» **TEXTO PARA ANÁLISE**
Hamilton de Andrade Lemos
Quinta-Feira, 27 de Março 2008 - 0h58 Ser moderno não é necessariamente um atributo positivo. O mal também evolui. Uma característica desta evolução é o aumento de sua eficácia, da ampliação de seu poder e da sofisticação de seus métodos.
Todo o trabalho de Herodes colheria hoje melhores resultados. Há recursos de sobra. Como a dengue, no Rio de Janeiro. Crianças caindo como moscas. Mosquitos matando em nome do descaso de quem foi eleito para proteger, planejar e agir pela saúde das pessoas. E com a cumplicidade da ignorância deste mesmo povo, que cria, nos próprios quintais, o algoz de seus filhos. Aqui, o mal age melhor não agindo. Opera seus prodígios apenas com a inércia. Basta deixar como está para que tudo piore.
A esta distância, notícias de que cinqüenta, mais ou menos, morreram da doença, em sua maioria crianças, tem a frieza das estatísticas. Contra isso, tivemos na última terça-feira, no Jornal Nacional, a contrapartida que nos dá sua dimensão: durante o programa, foram exibidos os nomes de cada uma das crianças e mostradas suas histórias. Uma forma de tornar única cada uma das vítimas.

» **DADOS ABAIXO**
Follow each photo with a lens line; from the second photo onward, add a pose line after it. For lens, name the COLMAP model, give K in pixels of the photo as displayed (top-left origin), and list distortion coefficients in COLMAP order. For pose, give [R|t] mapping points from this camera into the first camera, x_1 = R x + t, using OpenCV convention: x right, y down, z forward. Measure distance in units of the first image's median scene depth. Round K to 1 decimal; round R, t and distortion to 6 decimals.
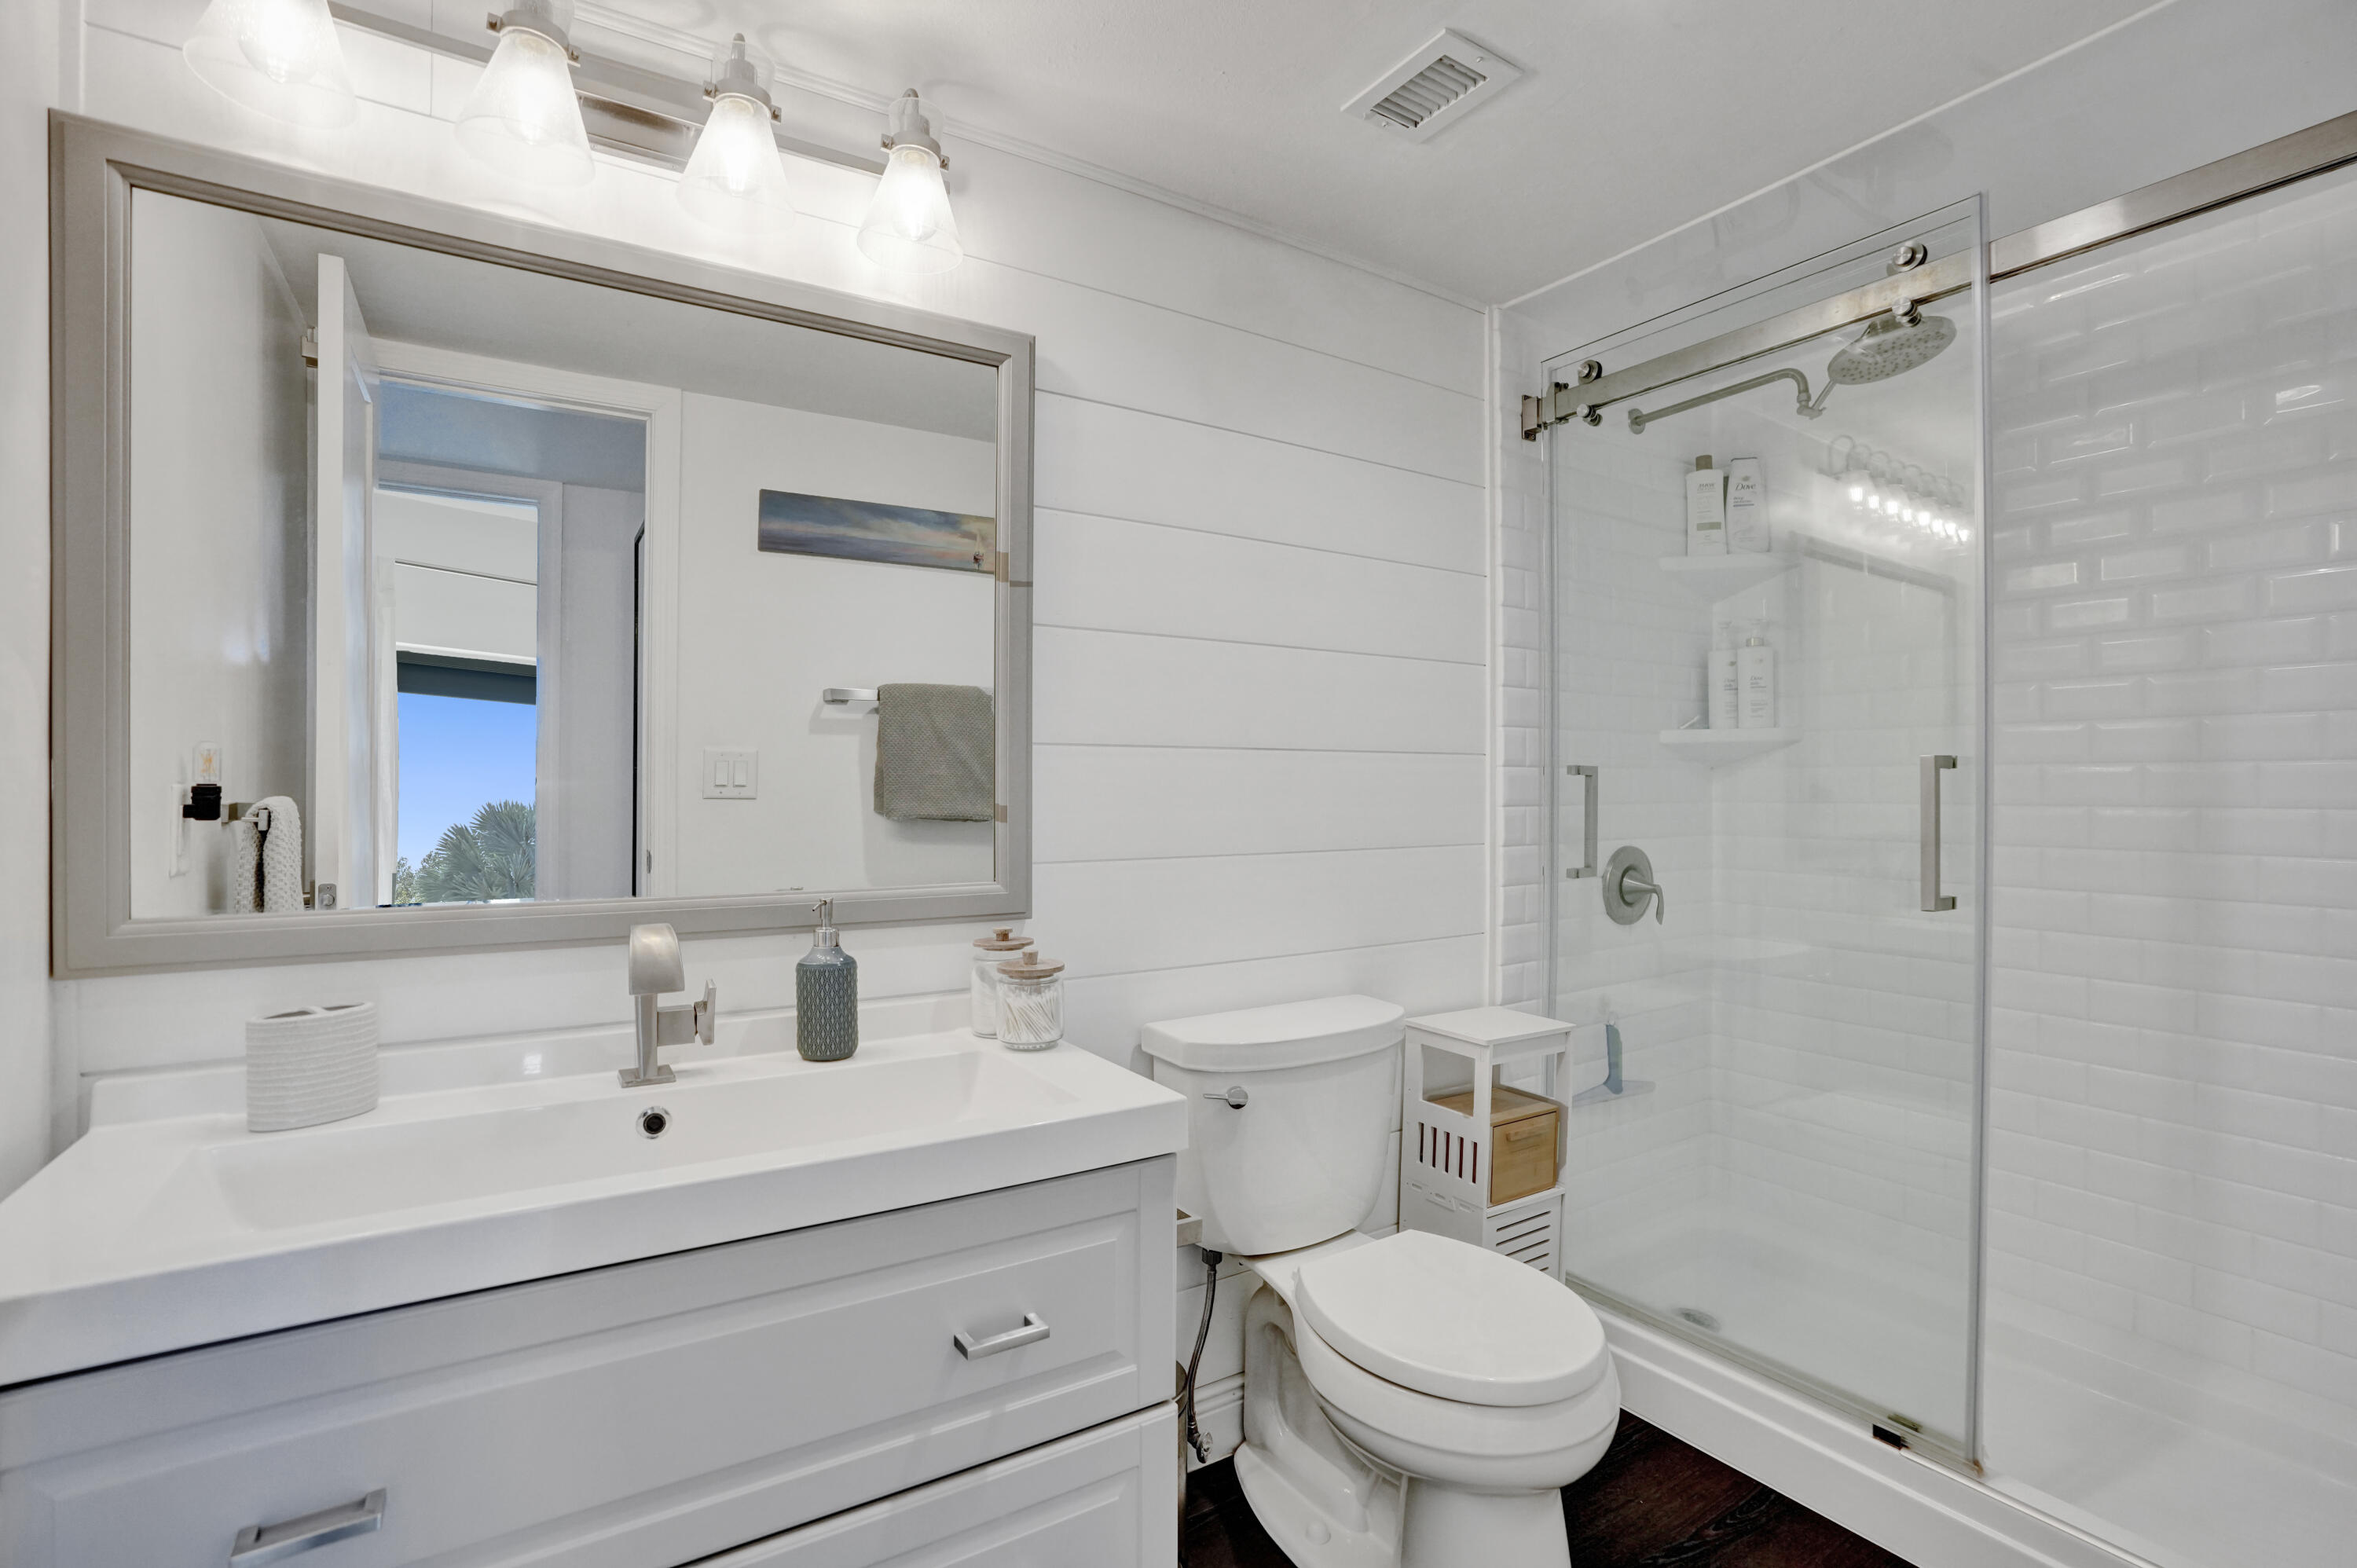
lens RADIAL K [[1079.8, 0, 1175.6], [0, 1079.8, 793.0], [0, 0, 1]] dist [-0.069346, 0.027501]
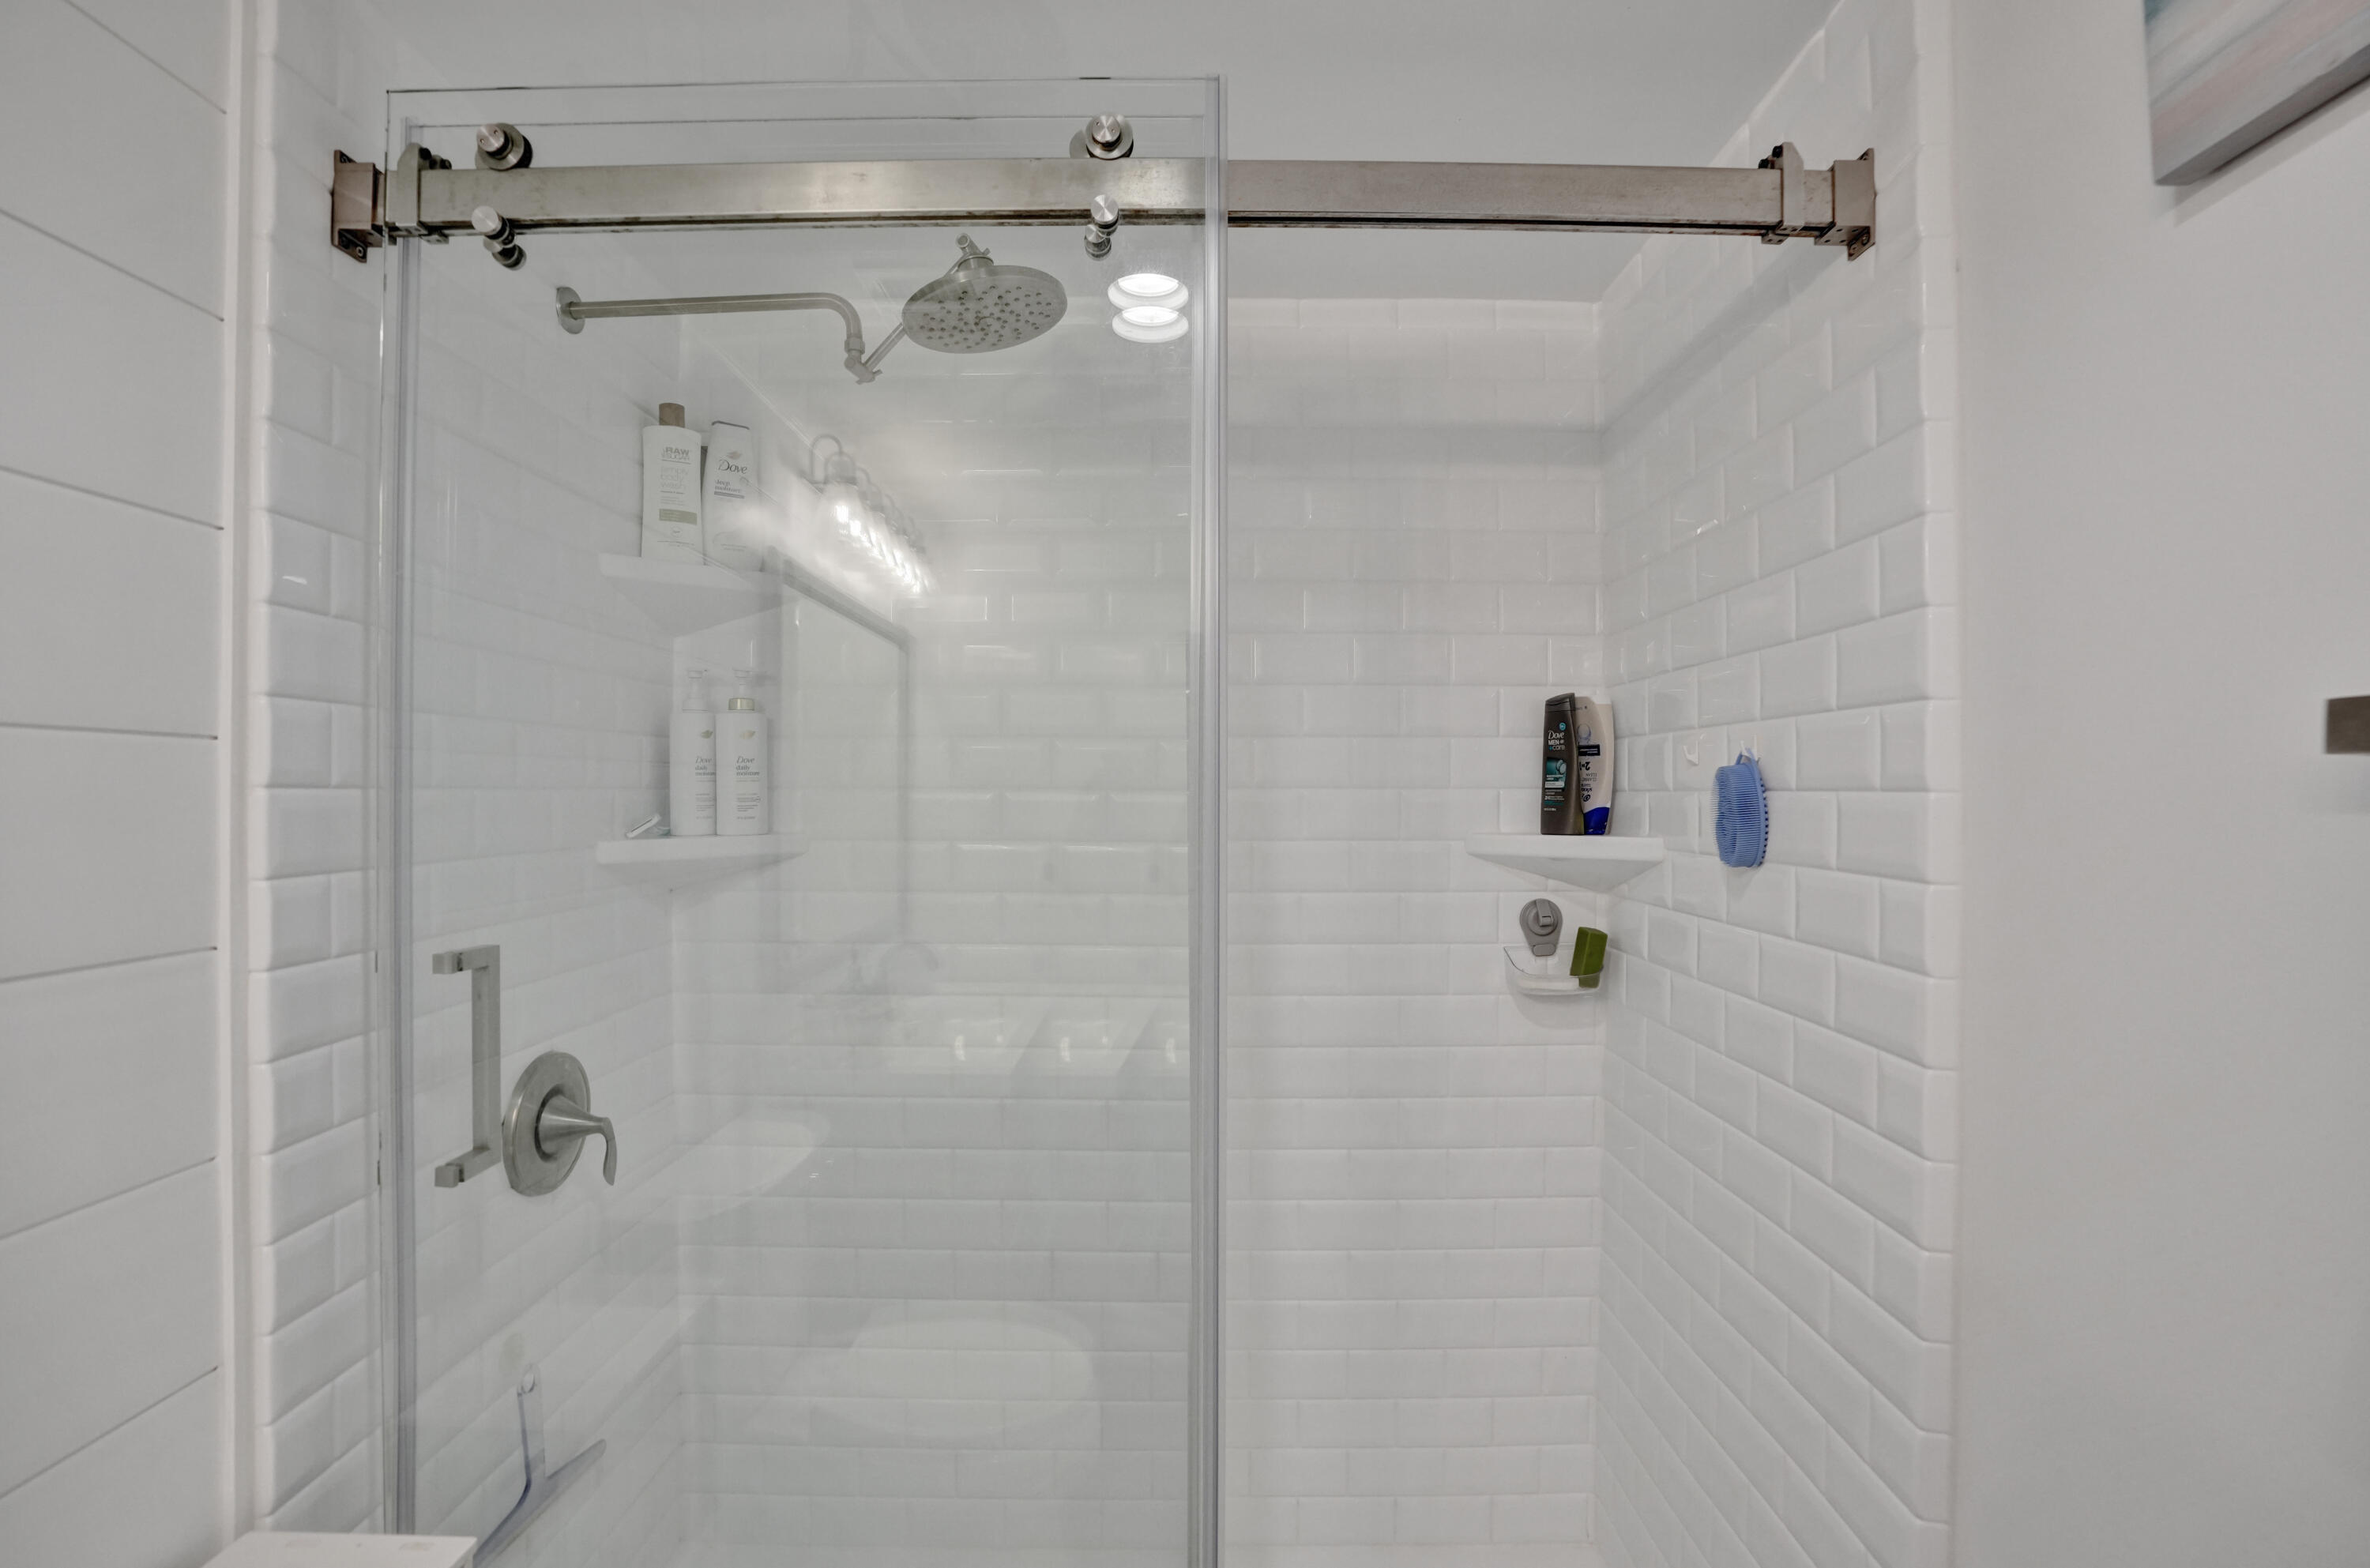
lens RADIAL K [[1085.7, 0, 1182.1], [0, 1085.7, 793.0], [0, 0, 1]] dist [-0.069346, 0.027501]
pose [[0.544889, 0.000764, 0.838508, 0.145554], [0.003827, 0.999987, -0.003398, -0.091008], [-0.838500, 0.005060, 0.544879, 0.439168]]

» **SOBRE A TAREFA**
Atualize o trecho do texto sobre a dengue começando nas palavras "Hamilton de Andrade" e parando depois de "que tudo piore.". Troque "dengue" por "febre amarela".

» **TAREFA CONCLUÍDA**
Hamilton de Andrade Lemos
Quinta-Feira, 27 de Março 2008 - 0h58 Ser moderno não é necessariamente um atributo positivo. O mal também evolui. Uma característica desta evolução é o aumento de sua eficácia, da ampliação de seu poder e da sofisticação de seus métodos.
Todo o trabalho de Herodes colheria hoje melhores resultados. Há recursos de sobra. Como a febre amarela, no Rio de Janeiro. Crianças caindo como moscas. Mosquitos matando em nome do descaso de quem foi eleito para proteger, planejar e agir pela saúde das pessoas. E com a cumplicidade da ignorância deste mesmo povo, que cria, nos próprios quintais, o algoz de seus filhos. Aqui, o mal age melhor não agindo. Opera seus prodígios apenas com a inércia. Basta deixar como está para que tudo piore.